**What is required**
I'd like the entire listing output verbatim, apart from the pictures.

::::::::::

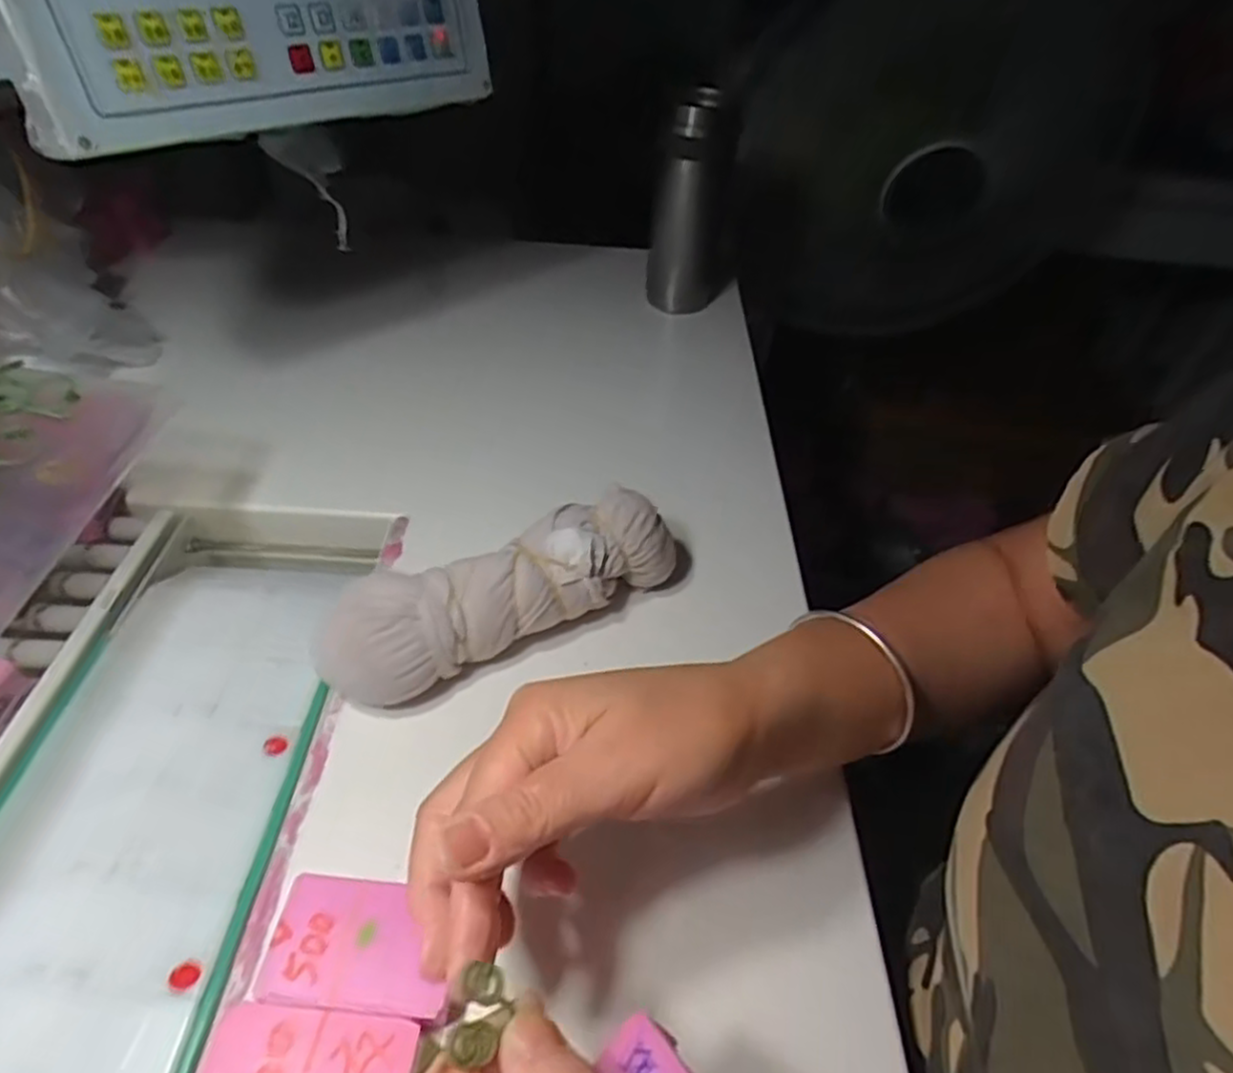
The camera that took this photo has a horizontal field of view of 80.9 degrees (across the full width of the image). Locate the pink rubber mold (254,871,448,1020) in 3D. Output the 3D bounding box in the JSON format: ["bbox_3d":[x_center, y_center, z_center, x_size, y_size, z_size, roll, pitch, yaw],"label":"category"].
[{"bbox_3d":[-0.097,0.159,0.281,0.066,0.014,0.045,6,44,-1],"label":"pink rubber mold"}]

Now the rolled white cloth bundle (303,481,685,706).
[{"bbox_3d":[-0.057,0.028,0.385,0.197,0.057,0.057,-23,51,-26],"label":"rolled white cloth bundle"}]

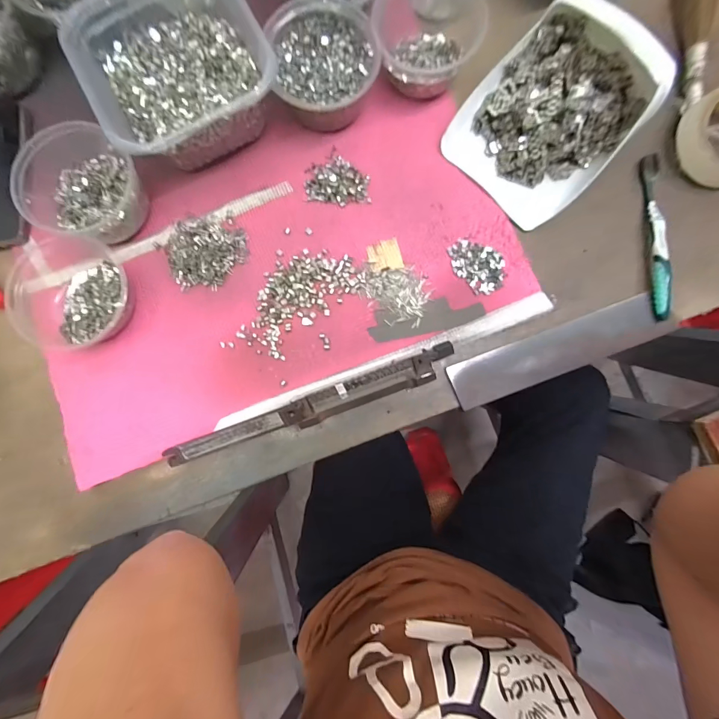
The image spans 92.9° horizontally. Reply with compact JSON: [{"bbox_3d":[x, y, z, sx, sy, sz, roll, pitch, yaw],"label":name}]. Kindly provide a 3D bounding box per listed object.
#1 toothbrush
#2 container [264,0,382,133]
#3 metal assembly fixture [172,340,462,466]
[{"bbox_3d":[0.322,-0.135,0.370,0.011,0.020,0.185,1,85,1],"label":"toothbrush"},{"bbox_3d":[-0.037,-0.309,0.363,0.104,0.056,0.116,-18,85,-1],"label":"container"},{"bbox_3d":[-0.049,0.052,0.353,0.309,0.021,0.031,-21,85,-1],"label":"metal assembly fixture"}]

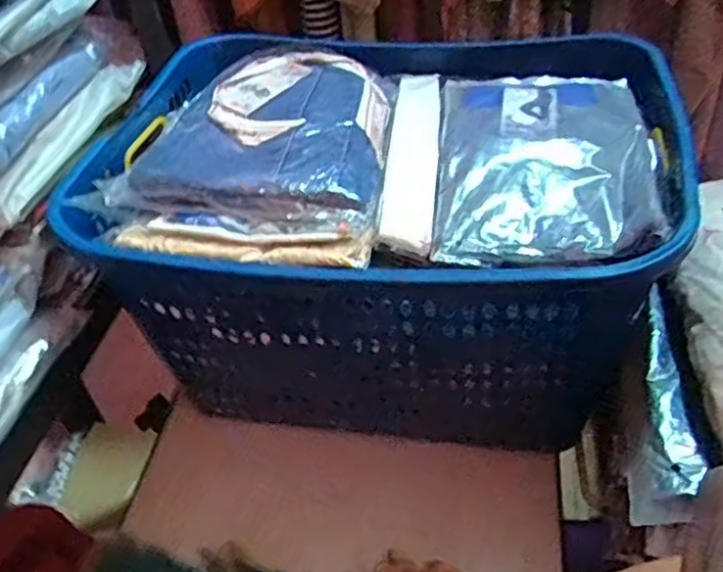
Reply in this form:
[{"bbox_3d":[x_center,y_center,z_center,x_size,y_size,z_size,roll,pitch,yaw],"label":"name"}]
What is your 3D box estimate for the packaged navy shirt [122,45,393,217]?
[{"bbox_3d":[-0.076,-0.160,0.689,0.207,0.040,0.257,3,43,11],"label":"packaged navy shirt"}]

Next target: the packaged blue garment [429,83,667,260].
[{"bbox_3d":[0.172,-0.126,0.662,0.186,0.039,0.272,2,43,10],"label":"packaged blue garment"}]

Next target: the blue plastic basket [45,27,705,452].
[{"bbox_3d":[0.040,-0.068,0.777,0.522,0.312,0.419,4,43,13],"label":"blue plastic basket"}]

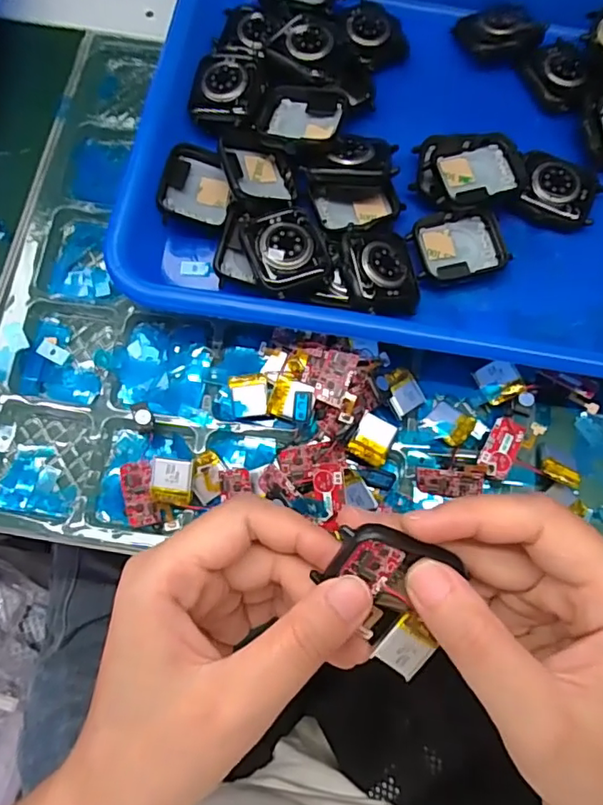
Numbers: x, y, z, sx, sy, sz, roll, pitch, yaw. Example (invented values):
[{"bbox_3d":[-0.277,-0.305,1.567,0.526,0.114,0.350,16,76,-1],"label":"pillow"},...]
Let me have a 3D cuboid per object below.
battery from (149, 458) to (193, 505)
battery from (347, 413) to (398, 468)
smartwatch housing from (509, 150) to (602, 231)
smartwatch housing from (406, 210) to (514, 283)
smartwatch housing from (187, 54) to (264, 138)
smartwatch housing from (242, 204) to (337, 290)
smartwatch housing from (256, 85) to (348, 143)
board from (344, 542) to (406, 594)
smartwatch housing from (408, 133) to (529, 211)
[{"bbox_3d":[-0.058,0.035,0.240,0.018,0.007,0.019,6,78,1],"label":"battery"},{"bbox_3d":[0.033,0.017,0.247,0.018,0.004,0.021,23,74,6],"label":"battery"},{"bbox_3d":[0.132,-0.109,0.278,0.041,0.009,0.035,20,74,5],"label":"smartwatch housing"},{"bbox_3d":[0.079,-0.078,0.270,0.045,0.008,0.033,-14,74,-5],"label":"smartwatch housing"},{"bbox_3d":[-0.038,-0.159,0.278,0.036,0.009,0.048,11,74,2],"label":"smartwatch housing"},{"bbox_3d":[-0.007,-0.072,0.251,0.035,0.008,0.043,-18,75,-6],"label":"smartwatch housing"},{"bbox_3d":[0.000,-0.146,0.272,0.041,0.013,0.039,11,74,2],"label":"smartwatch housing"},{"bbox_3d":[0.024,0.051,0.173,0.015,0.004,0.015,27,103,0],"label":"board"},{"bbox_3d":[0.085,-0.116,0.274,0.053,0.012,0.040,-9,74,-4],"label":"smartwatch housing"}]

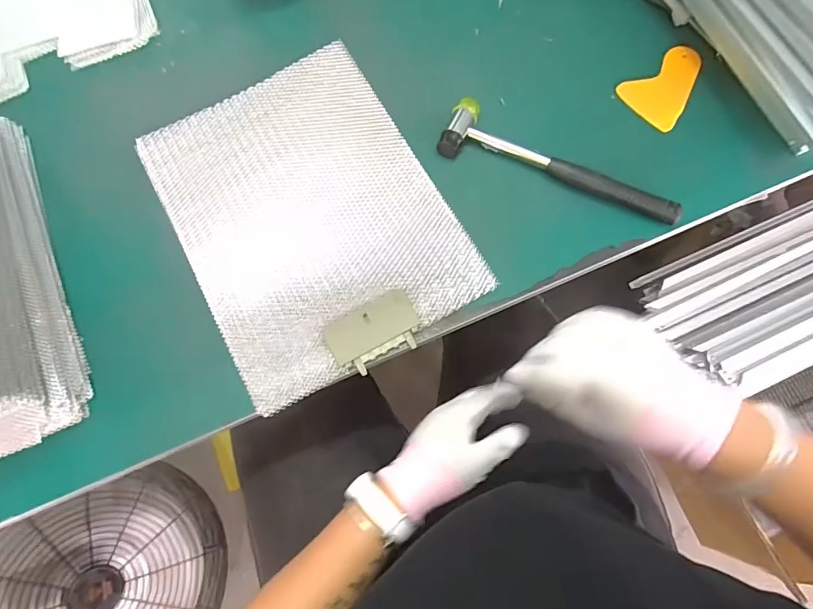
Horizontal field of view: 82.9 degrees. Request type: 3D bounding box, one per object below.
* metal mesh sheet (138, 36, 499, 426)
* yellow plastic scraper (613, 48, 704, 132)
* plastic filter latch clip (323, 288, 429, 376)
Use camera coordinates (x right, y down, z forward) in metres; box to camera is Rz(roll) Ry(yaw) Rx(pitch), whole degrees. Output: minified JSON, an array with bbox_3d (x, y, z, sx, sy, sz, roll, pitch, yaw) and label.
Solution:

::::::::::

**Answer for the task**
The camera that took this photo has a horizontal field of view of 80.9 degrees (across the full width of the image). Locate the pink rubber mold (254,871,448,1020) in 3D. Output the 3D bounding box in the JSON format: ["bbox_3d":[x_center, y_center, z_center, x_size, y_size, z_size, roll, pitch, yaw],"label":"category"].
[{"bbox_3d":[-0.097,0.159,0.281,0.066,0.014,0.045,6,44,-1],"label":"pink rubber mold"}]

Now the rolled white cloth bundle (303,481,685,706).
[{"bbox_3d":[-0.057,0.028,0.385,0.197,0.057,0.057,-23,51,-26],"label":"rolled white cloth bundle"}]

The image spans 92.9° horizontally. Reply with compact JSON: [{"bbox_3d":[x, y, z, sx, sy, sz, roll, pitch, yaw],"label":name}]. Kindly provide a 3D bounding box per listed object.
#1 toothbrush
#2 container [264,0,382,133]
#3 metal assembly fixture [172,340,462,466]
[{"bbox_3d":[0.322,-0.135,0.370,0.011,0.020,0.185,1,85,1],"label":"toothbrush"},{"bbox_3d":[-0.037,-0.309,0.363,0.104,0.056,0.116,-18,85,-1],"label":"container"},{"bbox_3d":[-0.049,0.052,0.353,0.309,0.021,0.031,-21,85,-1],"label":"metal assembly fixture"}]

Reply in this form:
[{"bbox_3d":[x_center,y_center,z_center,x_size,y_size,z_size,roll,pitch,yaw],"label":"name"}]
What is your 3D box estimate for the packaged navy shirt [122,45,393,217]?
[{"bbox_3d":[-0.076,-0.160,0.689,0.207,0.040,0.257,3,43,11],"label":"packaged navy shirt"}]

Next target: the packaged blue garment [429,83,667,260].
[{"bbox_3d":[0.172,-0.126,0.662,0.186,0.039,0.272,2,43,10],"label":"packaged blue garment"}]

Next target: the blue plastic basket [45,27,705,452].
[{"bbox_3d":[0.040,-0.068,0.777,0.522,0.312,0.419,4,43,13],"label":"blue plastic basket"}]

Numbers: x, y, z, sx, sy, sz, roll, pitch, yaw. Example (invented values):
[{"bbox_3d":[-0.277,-0.305,1.567,0.526,0.114,0.350,16,76,-1],"label":"pillow"},...]
Let me have a 3D cuboid per object below.
battery from (149, 458) to (193, 505)
battery from (347, 413) to (398, 468)
smartwatch housing from (509, 150) to (602, 231)
smartwatch housing from (406, 210) to (514, 283)
smartwatch housing from (187, 54) to (264, 138)
smartwatch housing from (242, 204) to (337, 290)
smartwatch housing from (256, 85) to (348, 143)
board from (344, 542) to (406, 594)
smartwatch housing from (408, 133) to (529, 211)
[{"bbox_3d":[-0.058,0.035,0.240,0.018,0.007,0.019,6,78,1],"label":"battery"},{"bbox_3d":[0.033,0.017,0.247,0.018,0.004,0.021,23,74,6],"label":"battery"},{"bbox_3d":[0.132,-0.109,0.278,0.041,0.009,0.035,20,74,5],"label":"smartwatch housing"},{"bbox_3d":[0.079,-0.078,0.270,0.045,0.008,0.033,-14,74,-5],"label":"smartwatch housing"},{"bbox_3d":[-0.038,-0.159,0.278,0.036,0.009,0.048,11,74,2],"label":"smartwatch housing"},{"bbox_3d":[-0.007,-0.072,0.251,0.035,0.008,0.043,-18,75,-6],"label":"smartwatch housing"},{"bbox_3d":[0.000,-0.146,0.272,0.041,0.013,0.039,11,74,2],"label":"smartwatch housing"},{"bbox_3d":[0.024,0.051,0.173,0.015,0.004,0.015,27,103,0],"label":"board"},{"bbox_3d":[0.085,-0.116,0.274,0.053,0.012,0.040,-9,74,-4],"label":"smartwatch housing"}]

Horizontal field of view: 82.9 degrees. Request type: 3D bounding box, one per object below.
* metal mesh sheet (138, 36, 499, 426)
* yellow plastic scraper (613, 48, 704, 132)
* plastic filter latch clip (323, 288, 429, 376)
Use camera coordinates (x right, y down, z forward) in metres; box to camera is Rz(roll) Ry(yaw) Rx(pitch), whole degrees. Output: minified JSON, an array with bbox_3d (x, y, z, sx, sy, sz, roll, pitch, yaw) and label.
Solution:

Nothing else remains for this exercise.